= Utah–Idaho Southern Baptist Convention =

Group of 170 Baptist-affiliated churches in Utah and Idaho

The Utah–Idaho Southern Baptist Convention is a group of churches affiliated with the Southern Baptist Convention located in the U.S. states of Utah and Idaho.

The convention is headquartered in Draper, Utah and is made up of 10 Baptist associations. It had 170 churches as of 2020.

== Doctrinal beliefs ==
The Utah–Idaho Southern Baptist Convention believes that the Bible is the verbally inspired Word of God and is sufficient as the only infallible rule of faith and practice. The convention is also supportive of The Baptist Faith and Message 2000 which was adopted by the Southern Baptist Convention.

==Cooperative program==
The Utah–Idaho Southern Baptist Convention participates in the Cooperative Program (CP).
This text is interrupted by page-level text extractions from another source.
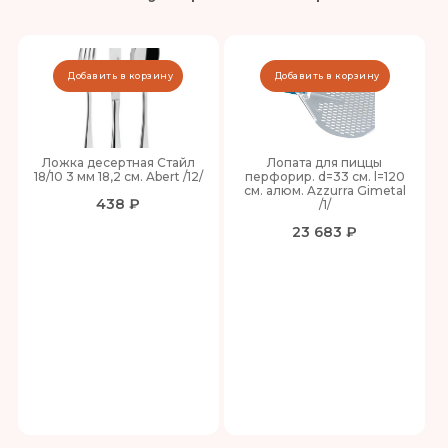
Добавить в корзину
Добавить в корзину
Ложка десертная Стайл
Лопата для пиццы
18/10 3 мм 18,2 см. Abert /12/
перфорир. d=33 см. l=120
см. алюм. Azzurra Gimetal
438 ₽
/1/
23 683 ₽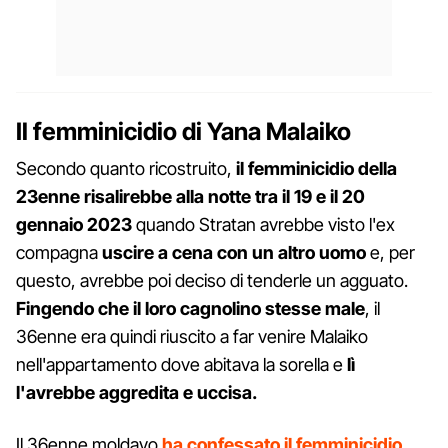
Il femminicidio di Yana Malaiko
Secondo quanto ricostruito,
il femminicidio della
23enne risalirebbe alla notte tra il 19 e il 20
gennaio 2023
quando Stratan avrebbe visto l'ex
compagna
uscire a cena con un altro uomo
e, per
questo, avrebbe poi deciso di tenderle un agguato.
Fingendo che il loro cagnolino stesse male
, il
36enne era quindi riuscito a far venire Malaiko
nell'appartamento dove abitava la sorella e
lì
l'avrebbe aggredita e uccisa.
Il 36enne moldavo
ha confessato il femminicidio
CP is described as a tool used by God to empower the witness of Baptists in Utah and Idaho. Every Southern Baptist Church in the state is challenged to give 10% of all tithes and offerings to the Cooperative Program. These funds are then pooled with other church gifts from Utah and Idaho. State convention staff collect the funds and distribute some for missions work in Utah and Idaho while the rest is forwarded on to the Southern Baptist Convention (SBC). The SBC then uses gifts collected from all SBC state conventions to fund missions in the United States as well as send missionaries around the world. The Cooperative Program provides the opportunity for even the smallest church to be a part of fulfilling the Great Commission.